Eren x Reader
Przechadzałam się wolnym krokiem po murze Maria. Dostaliśmy trochę czasu wolnego od treningu zwiadowców, więc postanowiłam jakoś to wykorzystać i popatrzeć na świat zewnętrzny. Och, ile ja bym dała, żeby móc zobaczyć morze, pustynię czy lodową krainę i ognistą rzekę.
Szłam dalej rozmyślając nad światem zewnętrznym, aż w pewnym momencie usłyszałam czyjś głos wołający moje imię, a po chwili zobaczyłam Erena biegnącego w moją stronę. W ręce trzymał [Kolor] koc.
— [Imię]! — Powiedział gdy już do mnie dobiegł.
— Coś się stało? — Zapytałam uśmiechając się do niego uprzejmie.
— Zapytałem dowódcę Erwina czy nie mógłby przedłużyć trochę przerwy i... - Przerwał, prawdopodobnie próbując znaleźć odpowiednie słowa by mi coś przekazać.
— I...? - Ponagliłam go trochę, ponieważ wiedziałam, że jeśli czegoś nie zrobię, to mi tego nie powie do końca przerwy, a potem stwierdzi, że to w sumie było nieważne.
— I tak sobie pomyślałem... Czy byś może nie zechciała spędzić trochę czasu ze mną? - Odpowiedział na jednym wdechu. Przez chwilę na niego patrzyłam, a on chyba uznał, że powiedział coś nie tak.
— Znaczy... Jeśli nie chcesz to rozumiem... — Dopowiedział po chwili i już miał zamiar odejść, gdy po chwili się odezwałam.
— Pewnie, że chcę! — Powiedziałam i uśmiechnęłam się szeroko w jego stronę zauważywszy, że bardzo się rozpogodził.
Złapał mnie za rękę i zaczął biec, a po kilkunastu minutach biegu zatrzymał się. Rozłożył koci usiadł na nim, pokazując bym zrobiła to samo. Gdy to zrobiłam wskazał mi głową kierunek na świat zewnętrzny. Odwróciłam się w tamtą stronę i zobaczyłam płynącą w jeszcze nieodkrytą część świata rzekę, a niedaleko niej piękną polanę.

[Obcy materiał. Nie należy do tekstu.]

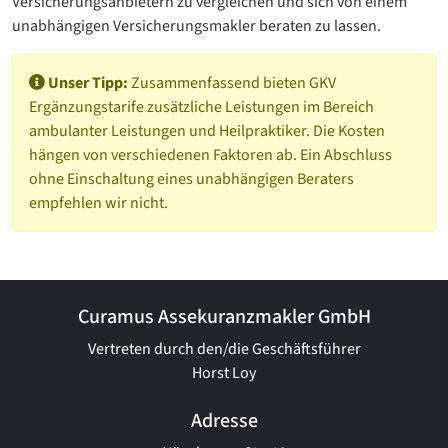
Versicherungsanbietern zu vergleichen und sich von einem
unabhängigen Versicherungsmakler beraten zu lassen.
Unser Tipp:
Zusammenfassend bieten GKV
Ergänzungstarife zusätzliche Leistungen im Bereich
ambulanter Leistungen und Heilpraktiker. Die Kosten
hängen von verschiedenen Faktoren ab. Ein Abschluss
ohne Einschaltung eines unabhängigen Beraters
empfehlen wir nicht.
Curamus Assekuranzmakler GmbH
Vertreten durch den/die Geschäftsführer
Horst Loy
Adresse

— Pięknie tu... — Wyszeptałam z zachwytem, zwracając przy okazji uwagę chłopaka.
— Prawda? Wieczorem, kiedy zachodzi słońce, jest tu jeszcze piękniej. — Powiedział, kładąc się na plecy.
— Chciałabym kiedyś zobaczyć taki zachód słońca. — Stwierdziłam rozmarzonym głosem i również się położyłam.
Rozmawiałam dosyć długo z Erenem, od tematu z tytanami, po temat brwi dowódcy i wzrostu kaprala. W pewnym momencie nastała cisza, która mimo wszystko nie była niezręczna. Usiadłam z powrotem i zaczęłam obserwować zachodzące słońce.Po chwili do oglądania dołączył i Eren. Jeszcze chwilę tak siedzieliśmy, aż nagle sobie o czymś przypomniałam.
— Hej, Eren... - Zaczęłam.
— Tak?
— Czy my o czymś nie zapomnieliśmy? - Powiedziałam z niepewnością w głosie.
— Raczej n... A nie! Jednak tak! - Odpowiedział mi spanikowany, a ja po chwili ciężko westchnęłam.
— Jakoś to wytłumaczymy, prawda? - Uśmiechnęłam się do niego łagodnie, a on po chwili się uspokoił.
— Razem wszystko, prawda? — Dopowiedziałam po chwili.
— Tak... Wszystko razem. — Odpowiedział mi przysuwając się do mnie i splatając nasze dłonie.
----------------------------------------------------------------------------------------------
Shot z wygranej w losowaniu dla tej oto istotki :3 - MikA_Soixante_Neuf
Miało być romantycznie, a pewnie nie wyszło. :C Przepraszam, ale mam spaczoną ideę romantyzmu.
Przepraszam za błędy, ale troszkę wypadłam z wprawy, po tym jak całymi dniami zaczęłam grać w Stardew Valley. ;___; Dodatkowo kupiłam sobie tablet graficzny i emocje jeszcze nie opadły. ;_;
Poza tym... Co powiecie na lemona z Rosją? (Toshiko, zua kobita, zamówiła u mnie, a że się zgodziłam i zaczęłam pisać, to się pytam. XD Ale bym dla niego wtedy zrobiła osobną książkę.)
I to w sumie by było na tyle z informacji.